The API kits are produced for the human diagnostics market and are interpreted against databases with reference strains of human origin. Therefore it is suggested that the reproducibility and reliability of these kits are uncertain when applied to none human origins. The API test is based on the evaluation of expression of genetically encoded characteristics and erroneous identification may be due to variable expression of biochemical traits within species (Blaiotta et al. 2010). Other disadvantages of API kits included long incubation period (18 h), lack of the required turbidity in suspension produced, bubbles in kit’s well, incorrect incubation period which leads to error while reading the results of the color changes. Also it is necessary that the databases identification kits updated by their manufactures to include new genus and species (Laclaire and Facklam 2000). However, the biochemical API kit is less expensive than the molecular method and is more suits for most small clinical laboratories where the implementation of advanced molecular techniques is not feasible owing to the high cost of instrumentation and reagents.
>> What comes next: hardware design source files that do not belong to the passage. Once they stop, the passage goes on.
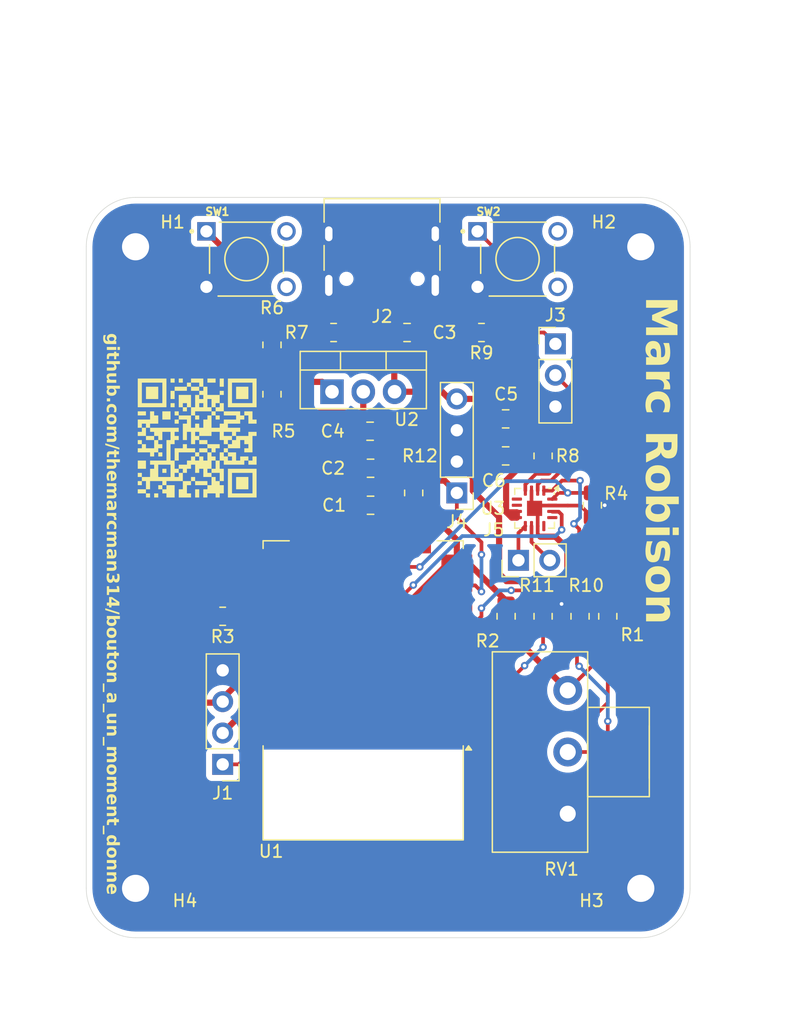
<source format=kicad_pcb>
(kicad_pcb
	(version 20241229)
	(generator "pcbnew")
	(generator_version "9.0")
	(general
		(thickness 1.6)
		(legacy_teardrops no)
	)
	(paper "A4")
	(layers
		(0 "F.Cu" signal)
		(2 "B.Cu" signal)
		(9 "F.Adhes" user "F.Adhesive")
		(11 "B.Adhes" user "B.Adhesive")
		(13 "F.Paste" user)
		(15 "B.Paste" user)
		(5 "F.SilkS" user "F.Silkscreen")
		(7 "B.SilkS" user "B.Silkscreen")
		(1 "F.Mask" user)
		(3 "B.Mask" user)
		(17 "Dwgs.User" user "User.Drawings")
		(19 "Cmts.User" user "User.Comments")
		(21 "Eco1.User" user "User.Eco1")
		(23 "Eco2.User" user "User.Eco2")
		(25 "Edge.Cuts" user)
		(27 "Margin" user)
		(31 "F.CrtYd" user "F.Courtyard")
		(29 "B.CrtYd" user "B.Courtyard")
		(35 "F.Fab" user)
		(33 "B.Fab" user)
		(39 "User.1" user)
		(41 "User.2" user)
		(43 "User.3" user)
		(45 "User.4" user)
		(47 "User.5" user)
		(49 "User.6" user)
		(51 "User.7" user)
		(53 "User.8" user)
		(55 "User.9" user)
	)
	(setup
		(stackup
			(layer "F.SilkS"
				(type "Top Silk Screen")
			)
			(layer "F.Paste"
				(type "Top Solder Paste")
			)
			(layer "F.Mask"
				(type "Top Solder Mask")
				(thickness 0.01)
			)
			(layer "F.Cu"
				(type "copper")
				(thickness 0.035)
			)
			(layer "dielectric 1"
				(type "core")
				(thickness 1.51)
				(material "FR4")
				(epsilon_r 4.5)
				(loss_tangent 0.02)
			)
			(layer "B.Cu"
				(type "copper")
				(thickness 0.035)
			)
			(layer "B.Mask"
				(type "Bottom Solder Mask")
				(thickness 0.01)
			)
			(layer "B.Paste"
				(type "Bottom Solder Paste")
			)
			(layer "B.SilkS"
				(type "Bottom Silk Screen")
			)
			(copper_finish "None")
			(dielectric_constraints no)
		)
		(pad_to_mask_clearance 0)
		(allow_soldermask_bridges_in_footprints no)
		(tenting front back)
		(pcbplotparams
			(layerselection 0x00000000_00000000_55555555_5755f5ff)
			(plot_on_all_layers_selection 0x00000000_00000000_00000000_00000000)
			(disableapertmacros no)
			(usegerberextensions no)
			(usegerberattributes yes)
			(usegerberadvancedattributes yes)
			(creategerberjobfile yes)
			(dashed_line_dash_ratio 12.000000)
			(dashed_line_gap_ratio 3.000000)
			(svgprecision 4)
			(plotframeref no)
			(mode 1)
			(useauxorigin no)
			(hpglpennumber 1)
			(hpglpenspeed 20)
			(hpglpendiameter 15.000000)
			(pdf_front_fp_property_popups yes)
			(pdf_back_fp_property_popups yes)
			(pdf_metadata yes)
			(pdf_single_document no)
			(dxfpolygonmode yes)
			(dxfimperialunits yes)
			(dxfusepcbnewfont yes)
			(psnegative no)
			(psa4output no)
			(plot_black_and_white yes)
			(sketchpadsonfab no)
			(plotpadnumbers no)
			(hidednponfab no)
			(sketchdnponfab yes)
			(crossoutdnponfab yes)
			(subtractmaskfromsilk no)
			(outputformat 1)
			(mirror no)
			(drillshape 1)
			(scaleselection 1)
			(outputdirectory "")
		)
	)
	(net 0 "")
	(net 1 "GND")
	(net 2 "+3V3")
	(net 3 "+5V")
	(net 4 "Rx")
	(net 5 "Tx")
	(net 6 "Net-(J2-CC1)")
	(net 7 "Net-(J3-Pin_1)")
	(net 8 "GAIN_SELECT")
	(net 9 "Net-(J4-Pin_1)")
	(net 10 "outP")
	(net 11 "outN")
	(net 12 "Net-(U1-~{RST})")
	(net 13 "Net-(U1-EN)")
	(net 14 "Net-(U1-GPIO0)")
	(net 15 "BCLK")
	(net 16 "Net-(U2-ADJ)")
	(net 17 "Net-(U3-~{SD_MODE})")
	(net 18 "Net-(U1-ADC)")
	(net 19 "Net-(R10-Pad1)")
	(net 20 "unconnected-(U1-GPIO5-Pad20)")
	(net 21 "unconnected-(U1-GPIO4-Pad19)")
	(net 22 "unconnected-(U1-GPIO10-Pad12)")
	(net 23 "unconnected-(U1-MISO-Pad10)")
	(net 24 "unconnected-(U1-MOSI-Pad13)")
	(net 25 "unconnected-(U1-SCLK-Pad14)")
	(net 26 "LRC")
	(net 27 "unconnected-(U1-CS0-Pad9)")
	(net 28 "unconnected-(U1-GPIO16-Pad4)")
	(net 29 "unconnected-(U1-GPIO14-Pad5)")
	(net 30 "unconnected-(U1-GPIO12-Pad6)")
	(net 31 "unconnected-(U1-GPIO9-Pad11)")
	(net 32 "unconnected-(U3-NC-Pad5)")
	(net 33 "unconnected-(U3-NC-Pad6)")
	(net 34 "unconnected-(U3-NC-Pad12)")
	(net 35 "unconnected-(U3-NC-Pad13)")
	(net 36 "unconnected-(J2-D+-PadA6)")
	(net 37 "unconnected-(J2-D--PadB7)")
	(net 38 "unconnected-(J2-SBU1-PadA8)")
	(net 39 "unconnected-(J2-D--PadA7)")
	(net 40 "unconnected-(J2-D+-PadB6)")
	(net 41 "unconnected-(J2-SBU2-PadB8)")
	(footprint "Connector_PinHeader_2.54mm:PinHeader_1x04_P2.54mm_Vertical" (layer "F.Cu") (at 127.07 85.95 180))
	(footprint "Package_DFN_QFN:TQFN-16-1EP_3x3mm_P0.5mm_EP1.23x1.23mm" (layer "F.Cu") (at 152.38 65.2 -90))
	(footprint "footprints:SW_1825910-6-4" (layer "F.Cu") (at 129 45))
	(footprint "Resistor_SMD:R_0805_2012Metric_Pad1.20x1.40mm_HandSolder" (layer "F.Cu") (at 158.32 73.95 -90))
	(footprint "Package_TO_SOT_THT:TO-220-3_Vertical" (layer "F.Cu") (at 135.94 55.75))
	(footprint "Resistor_SMD:R_0805_2012Metric_Pad1.20x1.40mm_HandSolder" (layer "F.Cu") (at 153.07 60.95 -90))
	(footprint "Resistor_SMD:R_0805_2012Metric_Pad1.20x1.40mm_HandSolder" (layer "F.Cu") (at 157.07 64.95 -90))
	(footprint "Resistor_SMD:R_0805_2012Metric_Pad1.20x1.40mm_HandSolder" (layer "F.Cu") (at 148.07 50.95 180))
	(footprint "LOGO" (layer "F.Cu") (at 125 59.5 -90))
	(footprint "MountingHole:MountingHole_2.2mm_M2_DIN965_Pad" (layer "F.Cu") (at 120 44))
	(footprint "RF_Module:ESP-12E" (layer "F.Cu") (at 138.47 79.95 180))
	(footprint "Resistor_SMD:R_0805_2012Metric_Pad1.20x1.40mm_HandSolder" (layer "F.Cu") (at 153.07 73.95 -90))
	(footprint "Resistor_SMD:R_0805_2012Metric_Pad1.20x1.40mm_HandSolder" (layer "F.Cu") (at 127.07 73.95 180))
	(footprint "Resistor_SMD:R_0805_2012Metric_Pad1.20x1.40mm_HandSolder" (layer "F.Cu") (at 142.57 63.95 90))
	(footprint "Connector_PinHeader_2.54mm:PinHeader_1x04_P2.54mm_Vertical" (layer "F.Cu") (at 146.07 63.95 180))
	(footprint "Capacitor_SMD:C_0805_2012Metric_Pad1.18x1.45mm_HandSolder" (layer "F.Cu") (at 150.0325 60.95))
	(footprint "Resistor_SMD:R_0805_2012Metric_Pad1.20x1.40mm_HandSolder" (layer "F.Cu") (at 131.07 51.95 90))
	(footprint "Capacitor_SMD:C_0805_2012Metric_Pad1.18x1.45mm_HandSolder" (layer "F.Cu") (at 139.07 61.95))
	(footprint "Resistor_SMD:R_0805_2012Metric_Pad1.20x1.40mm_HandSolder" (layer "F.Cu") (at 136.07 50.95 180))
	(footprint "Capacitor_SMD:C_0805_2012Metric_Pad1.18x1.45mm_HandSolder" (layer "F.Cu") (at 142.0325 50.95))
	(footprint "MountingHole:MountingHole_2.2mm_M2_DIN965_Pad" (layer "F.Cu") (at 161 44))
	(footprint "Capacitor_SMD:C_0805_2012Metric_Pad1.18x1.45mm_HandSolder" (layer "F.Cu") (at 139.0325 58.95 180))
	(footprint "Capacitor_SMD:C_0805_2012Metric_Pad1.18x1.45mm_HandSolder" (layer "F.Cu") (at 139.07 64.95))
	(footprint "Resistor_SMD:R_0805_2012Metric_Pad1.20x1.40mm_HandSolder" (layer "F.Cu") (at 156.07 73.95 90))
	(footprint "footprints:SW_1825910-6-4" (layer "F.Cu") (at 151 45))
	(footprint "Connector_USB:USB_C_Receptacle_HRO_TYPE-C-31-M-12" (layer "F.Cu") (at 140 44 180))
	(footprint "Resistor_SMD:R_0805_2012Metric_Pad1.20x1.40mm_HandSolder" (layer "F.Cu") (at 150.07 73.95 -90))
	(footprint "MountingHole:MountingHole_2.2mm_M2_DIN965_Pad" (layer "F.Cu") (at 120 96))
	(footprint "Capacitor_SMD:C_0805_2012Metric_Pad1.18x1.45mm_HandSolder" (layer "F.Cu") (at 150.0325 57.95))
	(footprint "Potentiometer_THT:Potentiometer_Piher_T-16H_Single_Horizontal" (layer "F.Cu") (at 155.07 89.95))
	(footprint "Connector_PinHeader_2.54mm:PinHeader_1x02_P2.54mm_Vertical" (layer "F.Cu") (at 151.07 69.41 90))
	(footprint "Connector_PinHeader_2.54mm:PinHeader_1x03_P2.54mm_Vertical" (layer "F.Cu") (at 154.07 51.87))
	(footprint "Resistor_SMD:R_0805_2012Metric_Pad1.20x1.40mm_HandSolder" (layer "F.Cu") (at 131.07 55.95 90))
	(footprint "MountingHole:MountingHole_2.2mm_M2_DIN965_Pad" (layer "F.Cu") (at 161 96))
	(gr_arc
		(start 165 96)
		(mid 163.828427 98.828427)
		(end 161 100)
		(stroke
			(width 0.05)
			(type default)
		)
		(layer "Edge.Cuts")
		(uuid "079454c0-fef3-40a7-9ca5-9da06f41e350")
	)
	(gr_arc
		(start 161 40)
		(mid 163.828427 41.171573)
		(end 165 44)
		(stroke
			(width 0.05)
			(type default)
		)
		(layer "Edge.Cuts")
		(uuid "22ae441b-a0c6-41fa-9579-7f88a5e7f936")
	)
	(gr_line
		(start 161 100)
		(end 120 100)
		(stroke
			(width 0.05)
			(type default)
		)
		(layer "Edge.Cuts")
		(uuid "40d2dd91-8c98-46b8-9c37-c773a9b431c2")
	)
	(gr_arc
		(start 120 100)
		(mid 117.171573 98.828427)
		(end 116 96)
		(stroke
			(width 0.05)
			(type default)
		)
		(layer "Edge.Cuts")
		(uuid "831839d5-6dd7-4270-bb05-6f8443d242b9")
	)
	(gr_line
		(start 165 44)
		(end 165 96)
		(stroke
			(width 0.05)
			(type default)
		)
		(layer "Edge.Cuts")
		(uuid "8c870536-45f6-490d-8511-4dbbef388101")
	)
	(gr_line
		(start 120 40)
		(end 161 40)
		(stroke
			(width 0.05)
			(type default)
		)
		(layer "Edge.Cuts")
		(uuid "a4c73403-4c53-49d1-832d-93c99a9c5355")
	)
	(gr_arc
		(start 116 44)
		(mid 117.171573 41.171573)
		(end 120 40)
		(stroke
			(width 0.05)
			(type default)
		)
		(layer "Edge.Cuts")
		(uuid "c9595431-60f3-45f4-b873-91a92d099b9e")
	)
	(gr_line
		(start 116 96)
		(end 116 44)
		(stroke
			(width 0.05)
			(type default)
		)
		(layer "Edge.Cuts")
		(uuid "d047f48e-0ec4-450b-b37a-cdf426a67b68")
	)
	(gr_text "Marc Robison"
		(at 161 48 -90)
		(layer "F.SilkS")
		(uuid "33fbb926-be81-4015-a79c-4283079b94e0")
		(effects
			(font
				(face "ChopinScript")
				(size 2.5 2.5)
				(thickness 0.3)
				(bold yes)
			)
			(justify left bottom)
		)
		(render_cache "Marc Robison" 270
			(polygon
				(pts
					(xy 163.727904 53.109865) (xy 163.711734 52.92821) (xy 163.687888 52.774967) (xy 163.659379 52.654126)
					(xy 163.624341 52.545855) (xy 163.528309 52.334265) (xy 163.436271 52.166603) (xy 163.405962 52.112438)
					(xy 163.303485 51.942254) (xy 163.185553 51.770453) (xy 163.071941 51.624304) (xy 162.942073 51.474947)
					(xy 162.802531 51.330354) (xy 162.644266 51.181276) (xy 162.46737 51.028713) (xy 162.268142 50.870226)
					(xy 161.925392 50.621336) (xy 162.028852 50.656766) (xy 162.202763 50.714718) (xy 162.397849 50.757959)
					(xy 162.57813 50.767679) (xy 162.670054 50.764173) (xy 162.7939 50.760341) (xy 162.929841 50.76834)
					(xy 163.080347 50.79496) (xy 163.224001 50.831223) (xy 163.338055 50.87042) (xy 163.437312 50.916596)
					(xy 163.496942 50.953964) (xy 163.478304 51.019974) (xy 163.48235 51.05352) (xy 163.495198 51.080949)
					(xy 163.513636 51.09777) (xy 163.537724 51.104313) (xy 163.538921 51.104326) (xy 163.560631 51.099621)
					(xy 163.576827 51.086228) (xy 163.591676 51.035893) (xy 163.574125 50.946794) (xy 163.549454 50.89443)
					(xy 163.643946 50.594755) (xy 163.708909 50.364354) (xy 163.738437 50.208413) (xy 163.733702 50.075254)
					(xy 163.720094 49.956372) (xy 163.698789 49.852067) (xy 163.67055 49.760199) (xy 163.636125 49.679761)
					(xy 163.596472 49.610308) (xy 163.502177 49.498697) (xy 163.389762 49.419708) (xy 163.260584 49.370646)
					(xy 163.119908 49.351315) (xy 163.09791 49.350968) (xy 163.026839 49.355746) (xy 162.959968 49.369653)
					(xy 162.897124 49.392428) (xy 162.840008 49.423268) (xy 162.789156 49.461654) (xy 162.745502 49.506813)
					(xy 162.710103 49.557485) (xy 162.683139 49.61347) (xy 162.665579 49.672797) (xy 162.657419 49.735975)
					(xy 162.656899 49.756869) (xy 162.662349 49.815614) (xy 162.680957 49.867614) (xy 162.744676 49.945104)
					(xy 162.817947 50.001875) (xy 162.817947 49.980962) (xy 162.768888 49.908472) (xy 162.744955 49.817127)
					(xy 162.744369 49.802359) (xy 162.762919 49.699603) (xy 162.817604 49.606831) (xy 162.907207 49.52998)
					(xy 163.026689 49.478829) (xy 163.150423 49.462862) (xy 163.152673 49.462858) (xy 163.267654 49.474289)
					(xy 163.358129 49.501812) (xy 163.456261 49.555571) (xy 163.551299 49.644338) (xy 163.594299 49.70459)
					(xy 163.632494 49.776885) (xy 163.66454 49.862318) (xy 163.689094 49.961986) (xy 163.704811 50.076985)
					(xy 163.710349 50.208413) (xy 163.693274 50.314194) (xy 163.612084 50.603913) (xy 163.528388 50.862831)
					(xy 163.419471 50.718668) (xy 163.254708 50.566627) (xy 163.002741 50.387928) (xy 162.589728 50.141934)
					(xy 162.175235 49.911461) (xy 162.110864 49.875937) (xy 161.962836 49.789646) (xy 161.82496 49.696028)
					(xy 161.718889 49.611412) (xy 161.623869 49.521438) (xy 161.551818 49.439068) (xy 161.490537 49.35257)
					(xy 161.445956 49.272015) (xy 161.411638 49.188113) (xy 161.389849 49.108046) (xy 161.378037 49.0251)
					(xy 161.375998 48.972849) (xy 161.380756 48.865023) (xy 161.394519 48.763844) (xy 161.447645 48.577127)
					(xy 161.532453 48.412316) (xy 161.646334 48.270654) (xy 161.785416 48.155643) (xy 161.941942 48.073169)
					(xy 162.02287 48.046214) (xy 162.101373 48.029988) (xy 162.17742 48.024424) (xy 162.361257 48.043243)
					(xy 162.538922 48.099294) (xy 162.702507 48.190666) (xy 162.776106 48.248297) (xy 162.84255 48.312696)
					(xy 162.900611 48.38255) (xy 162.950169 48.457736) (xy 162.989501 48.535323) (xy 163.019429 48.616728)
					(xy 163.038703 48.698001) (xy 163.04807 48.781709) (xy 163.048909 48.815465) (xy 163.030052 48.981111)
					(xy 162.974619 49.135403) (xy 162.934377 49.204901) (xy 162.886572 49.267896) (xy 162.832827 49.322543)
					(xy 162.772852 49.36922) (xy 162.709582 49.405905) (xy 162.641473 49.433629) (xy 162.571951 49.451115)
					(xy 162.498815 49.458969) (xy 162.478449 49.459351) (xy 162.335216 49.440835) (xy 162.193973 49.385034)
					(xy 162.06293 49.293041) (xy 161.954928 49.171214) (xy 161.914233 49.103683) (xy 161.883478 49.033208)
					(xy 161.864343 48.964688) (xy 161.855845 48.895679) (xy 161.855478 48.878358) (xy 161.860277 48.814435)
					(xy 161.874335 48.755282) (xy 161.896948 48.70163) (xy 161.927682 48.653402) (xy 162.01255 48.57395)
					(xy 162.127642 48.520089) (xy 162.271269 48.497238) (xy 162.292978 48.496881) (xy 162.414685 48.513221)
					(xy 162.586985 48.570459) (xy 162.597365 48.52848) (xy 162.45828 48.482913) (xy 162.376924 48.465411)
					(xy 162.292978 48.458413) (xy 162.209236 48.463273) (xy 162.13108 48.477756) (xy 162.062768 48.500328)
					(xy 162.001
... [173645 chars truncated]
</source>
Nowadays, DNA based methods, particularly PCR techniques, for the detection and characterization of microorganisms have revolutionized diagnostic microbiology and are now part of routine specimen processing. These methods have now progressed beyond identification to detect antimicrobial resistance genes and provide public health information such as strain characterization by genotyping (Mellmann et al. 2003, Woo et al. 2003, 2008, Cloud et al. 2004, Speers 2006, Sibley et al. 2012). Literature show that 16S rDNA sequencing is essential and key tool for bacterial identification, particularly important in the case of bacteria with unusual phenotypic profiles, rare bacteria, slow growing bacteria, uncultivable bacteria and culture-negative infections (Clarridge 2004, Woo et al. 2008). There are many conserved primers to amplify a region of a gene, such as the 16S rRNA bacterial gene, and the amplified product is usually sequenced and compared to about 4 million 16s RNA sequences from different bacteria in Internet databases such as GenBank (www.ncbi.nlm.nih.gov/Genbank), EMBL Data Library (www.ebi.ac.uk/embl), and the DNA Data Bank of Japan (www.ddbj.nig.ac.jp) with daily data exchange between them, and more specialized high quality databases such as RIDOM (www.ridom-rdna.de/) for bacterial rDNA sequences used for mycobacterial speciation (Speers 2006). In spite of above mentioned advantages, experience showed that 16s rRNA gene sequences is able to identify most cases (>90%) at genus level but in species level decrease to 65 to 83% and 1 to 14 % of isolates remains unidentified (Mignard and Flandrois 2006). Some other limitations are 1) identifying of new taxa is impossible, 2) limited number of sequences or partial sequences existence in the nucleotide database, 3) similarity of 16s rRNA gene sequence in some species, 4) error in nomenclature species and 5) use of sequences with gap to comparison (Hall et al. 2003, Bosshard et al. 2006).

Conclusion

This study suggests that midgut of American cockroaches harbor few symbiotic bacterial community at least in case of aerobic gram negative species. Except for E. cloacae, the other symbiotic isolates are not proper candidate for paratransgenesis and further studies need to find other proper candidates. Secondly traditional methods are not proper to identifying the genus and species level but 16S rRNA sequencing is the best method for identification at species level, although the API kit is a reasonably reliable phenotypic alternative.